On peut admettre que la troisième position de Mélenchon, outre la débandade des autres grands partis ou aspirant à l'être comme les écologistes, a surtout constitué une réponse à la thématique centrale de l'extrême droite contre l'immigration. L'épouvantail d'un vote communautariste musulman avait fleuri en 2017, sans trop de réalité alors. Cette fois, les électeurs issus de l'immigration ont majoritairement voté pour LFI. Les autres partis sentaient venir le coup et l'ont mal pris. Il en a résulté l'accusation d'islamo-gauchisme contre la stratégie antiraciste assez classique de La France Insoumise. On retrouve ici la situation des démocrates américains qui bénéficient du vote noir tandis que les républicains jouent la carte du vote raciste, tout comme Hillary Clinton qui avait aussi choisi cette stratégie ignoble dans sa primaire contre Obama. J'ai fait l'an dernier un compte rendu du livre d'Albert Memmi qui expliquait bien le développement de cette mentalité raciste insidieuse, dès les années 1980.
C'est très curieux. Alors qu'on se gargarise de républicanisme, la question est simplement la reconnaissance de l'égalité des citoyens sans distinction de races (exigence biaisée à gauche par le truc foireux qu'elles n'existent pas). Ce racisme larvé et hypocrite vient d'être démontré conjoncturellement par l'accueil favorablement discriminatoire des réfugiés ukrainiens par opposition aux autres.
Dans cette circonstance présidentielle, le vote en faveur de Mélenchon correspond aussi à un vote des classes populaires dans la sociologie électorale des circonscriptions traditionnellement de gauche. Cela annule et explique l'accusation d'abandon du social au profit d'un prétendu sociétal identitaire, puisque ces classes populaires sont celles issues de l'immigration depuis quelques décennies. Le sociétal identitaire correspond précisément au racisme dont la conception manifeste une régression inégalitaire antirépublicaine concernant ces classes populaires issues de l'immigration. Il ne faudrait pas oublier les bases !
J'ai déjà signalé que le recours à l'immigration avait surtout retardé les délocalisations. Notons aussi que la présence immigrée a profité aux petits blancs qui ont pu progresser dans leur carrière (ou moins connaître le chômage). Ce fait a été confirmé en justice à plusieurs reprises, en particulier contre Renault en 2005, dont Louis Schweitzer, qui avait été PDG de cette entreprise de 1992 à 2005, était alors risiblement président d'une prétendue Halde (Haute autorité de lutte contre les discriminations et pour l'égalité). Même l'Amérique raciste n'avait pas osé.
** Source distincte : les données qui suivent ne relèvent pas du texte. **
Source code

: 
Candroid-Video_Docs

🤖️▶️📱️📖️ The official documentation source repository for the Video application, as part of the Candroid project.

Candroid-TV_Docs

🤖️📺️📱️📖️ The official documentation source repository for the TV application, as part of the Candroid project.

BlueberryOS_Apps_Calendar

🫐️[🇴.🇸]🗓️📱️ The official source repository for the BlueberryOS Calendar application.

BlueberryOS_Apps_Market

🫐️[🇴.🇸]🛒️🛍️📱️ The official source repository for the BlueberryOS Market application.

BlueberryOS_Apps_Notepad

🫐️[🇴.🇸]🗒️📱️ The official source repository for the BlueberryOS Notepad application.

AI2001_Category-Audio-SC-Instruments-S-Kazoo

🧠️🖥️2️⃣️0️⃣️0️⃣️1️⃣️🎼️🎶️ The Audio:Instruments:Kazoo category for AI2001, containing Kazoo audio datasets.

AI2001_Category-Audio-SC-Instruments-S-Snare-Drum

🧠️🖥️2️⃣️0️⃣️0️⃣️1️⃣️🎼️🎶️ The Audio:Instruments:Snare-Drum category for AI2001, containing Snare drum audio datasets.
Au final, la tentative de discrédit de Mélenchon sur l'islamo-gauchisme ressemble donc aux stratégies honteuses des Républicains américains pour exclure les Noirs des listes électorales ou pour entraver leurs votes. L'amélioration de la participation électorale immigrée contredit aujourd'hui ceux qui contestent leur intégration. La perspective est donc qu'il va être plus difficile d'utiliser l'épouvantail de l'immigration. Mais ne soyons pas trop optimistes, la machine à produire des conneries possède des ressources infinies.